**Description of the task**
Report each row below that contains the string "культурного", copying every such row in full. Count only matches with the same capitalization.

**Data provided**
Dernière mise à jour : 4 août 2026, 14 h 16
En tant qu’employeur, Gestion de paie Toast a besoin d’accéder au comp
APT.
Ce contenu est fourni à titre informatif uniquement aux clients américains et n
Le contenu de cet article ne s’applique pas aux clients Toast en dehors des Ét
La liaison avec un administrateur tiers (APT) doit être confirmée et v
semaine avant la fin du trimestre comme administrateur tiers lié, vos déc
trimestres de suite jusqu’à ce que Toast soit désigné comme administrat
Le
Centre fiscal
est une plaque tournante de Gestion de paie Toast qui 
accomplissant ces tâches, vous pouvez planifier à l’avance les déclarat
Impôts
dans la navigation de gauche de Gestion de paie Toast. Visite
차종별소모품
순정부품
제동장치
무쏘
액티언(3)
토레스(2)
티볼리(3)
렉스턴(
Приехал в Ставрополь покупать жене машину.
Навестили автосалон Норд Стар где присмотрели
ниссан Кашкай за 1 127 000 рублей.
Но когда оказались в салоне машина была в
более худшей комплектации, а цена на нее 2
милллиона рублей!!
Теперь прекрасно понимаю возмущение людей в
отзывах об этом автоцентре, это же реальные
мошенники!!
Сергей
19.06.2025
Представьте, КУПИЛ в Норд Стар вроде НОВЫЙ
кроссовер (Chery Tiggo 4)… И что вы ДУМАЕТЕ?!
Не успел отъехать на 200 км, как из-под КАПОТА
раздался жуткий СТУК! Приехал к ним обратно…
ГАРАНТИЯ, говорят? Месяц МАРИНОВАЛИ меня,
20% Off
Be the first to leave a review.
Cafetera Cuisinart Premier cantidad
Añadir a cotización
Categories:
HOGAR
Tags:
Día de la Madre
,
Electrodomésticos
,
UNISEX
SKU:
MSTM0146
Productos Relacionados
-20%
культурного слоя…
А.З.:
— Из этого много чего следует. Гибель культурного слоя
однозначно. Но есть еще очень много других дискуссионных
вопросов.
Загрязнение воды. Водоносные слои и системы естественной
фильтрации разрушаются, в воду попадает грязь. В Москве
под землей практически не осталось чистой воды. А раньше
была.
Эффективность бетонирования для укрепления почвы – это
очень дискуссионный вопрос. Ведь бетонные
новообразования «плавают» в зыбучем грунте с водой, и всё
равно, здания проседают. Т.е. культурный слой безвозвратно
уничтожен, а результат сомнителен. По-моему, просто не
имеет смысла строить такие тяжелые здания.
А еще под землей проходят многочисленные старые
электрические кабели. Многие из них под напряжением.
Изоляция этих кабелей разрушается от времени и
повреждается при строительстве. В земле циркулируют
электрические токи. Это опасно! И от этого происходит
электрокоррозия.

**Solved exercise**
культурного слоя…
— Из этого много чего следует. Гибель культурного слоя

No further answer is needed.